Pereira, da FGV, afirma que esse problema poderia
ser resolvido com o cumprimento do regimento - 20 dias para cada pedido
de vista -, e a devolução imediata do processo após o término do prazo.
"Em um sistema como o nosso, em que os ministros estão entre iguais e
não há ninguém para obrigá-los a cumprir as normas, é preciso que eles
assumam responsabilidades individuais para cumprir os prazos do
regimento". De acordo com projeto Supremo em Números, da FGV-Rio, só 20%
dos processos são devolvidos no prazo.
Dalmo afirma que “é normal
que em casos mais complexos o julgador queira algum tempo extra para
fazer exame pormenorizado do processo”, mas que o que se vê no STF é a
“haja possibilidade de engavetamento de processos por meses”. Para o
jurista, o regimento interno da Corte é vago quanto aos prazos, por isso
haveria a necessidade de que fossem “fixadas normas regimentais mais
rígidas”.
Em nota, a assessoria do tribunal afirmou que "não
ocorrendo a devolução após o período, o presidente do Tribunal ou das
Turmas comunicará o ministro sobre o vencimento do prazo".
Antecipação de voto antes ou durante um processo
“Acho
a antecipação do voto maléfica. Deve ser sempre lembrada uma frase que
é: ‘juiz só fala nos autos”, diz Dallari, que ressalta, no entanto, que
isso é cada vez mais comum por parte de alguns ministros. “Juiz dando
entrevista, participando de reunião com políticos, isso é altamente
prejudicial para a preservação da independência do Judiciário e de sua
imagem, é uma prática negativa”, afirma. O jurista acredita, no entanto,
que essa deve ser “uma questão ética, não pode ser regimental, senão há
um cerceamento do direito do juiz. Ele precisa tomar consciência de
seus deveres”.
Cattoni afirma que a lei orgânica da magistratura
proíbe que o juiz antecipe seu voto, por entender que isso seria “uma
violação do dever funcional”. “Mas isso não é punido”, diz o professor.
Qualquer uma das partes que se sentir atingida pelas declarações de um
juiz pode pedir a suspeição ou impedimento do magistrado – que poderia
implicar no seu afastamento de determinado caso. “Um dos casos de
suspeição previsto na legislação é aquele em que o juiz se apresenta
publicamente como inimigo declarado de alguma das partes”, explica.
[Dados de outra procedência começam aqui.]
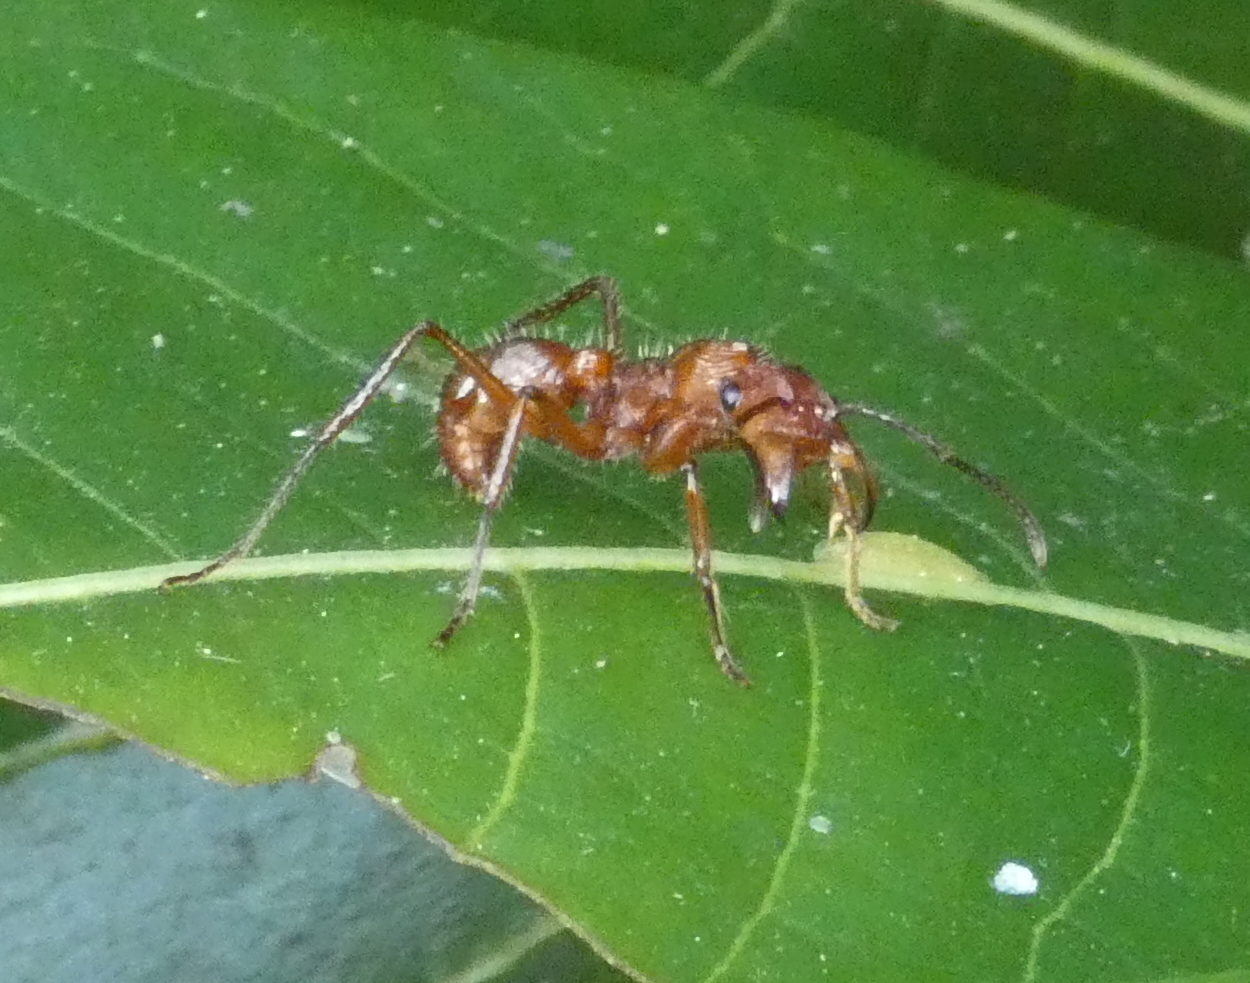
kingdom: Animalia
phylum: Arthropoda
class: Insecta
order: Hymenoptera
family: Formicidae
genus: Ectatomma
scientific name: Ectatomma tuberculatum
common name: Ant
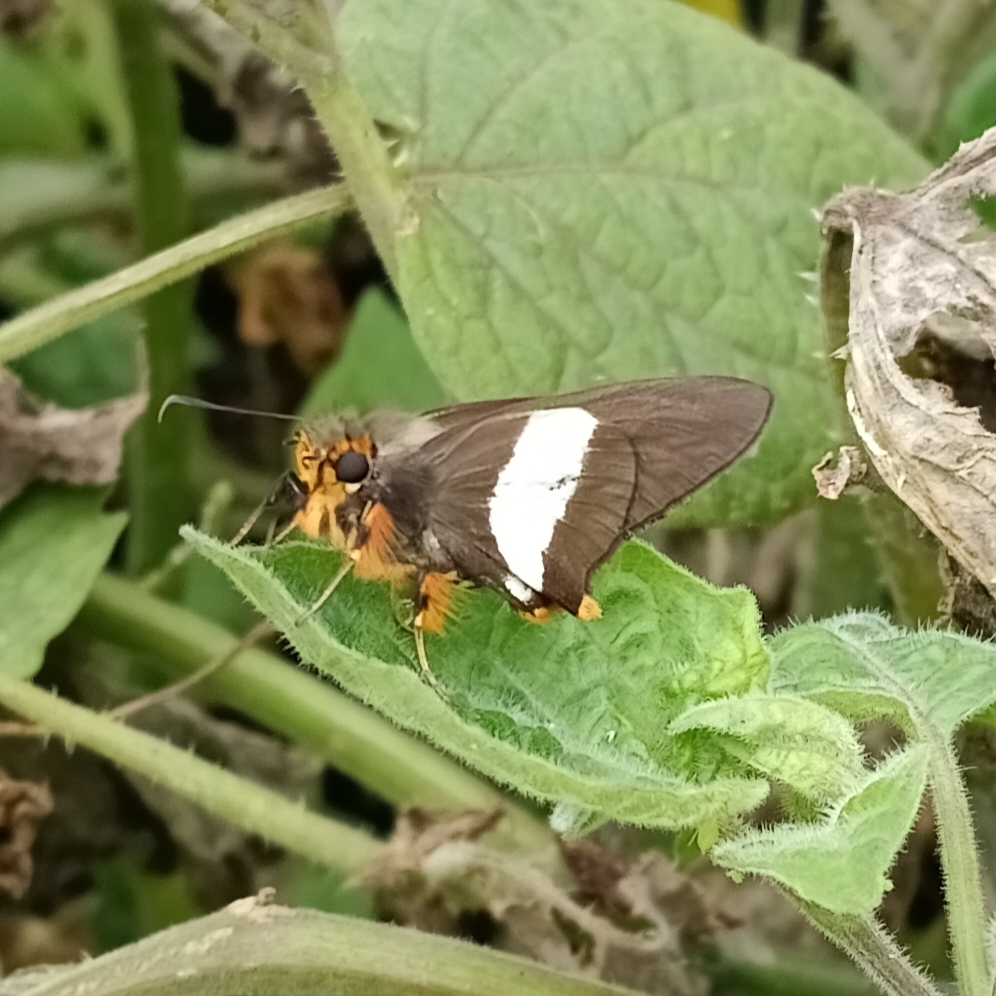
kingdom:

Mas
novamente aqui a questão esbarra em um desejo de advogados e do MP de
não se indispor com os magistrados.
Em nota, a assessoria do
Supremo afirmou que é vedado aos juízes “manifestar, por qualquer meio
de comunicação, opinião sobre processo pendente de julgamento, seu ou de
outrem, ou juízo depreciativo sobre despachos, votos ou sentenças, de
órgãos judiciais, ressalvada a crítica nos autos e em obras técnicas ou
no exercício do magistério”. De acordo com o texto, a responsabilização
dos ministros do STF, "no caso de infrações de natureza
político-administrativa, compete ao Senado Federal".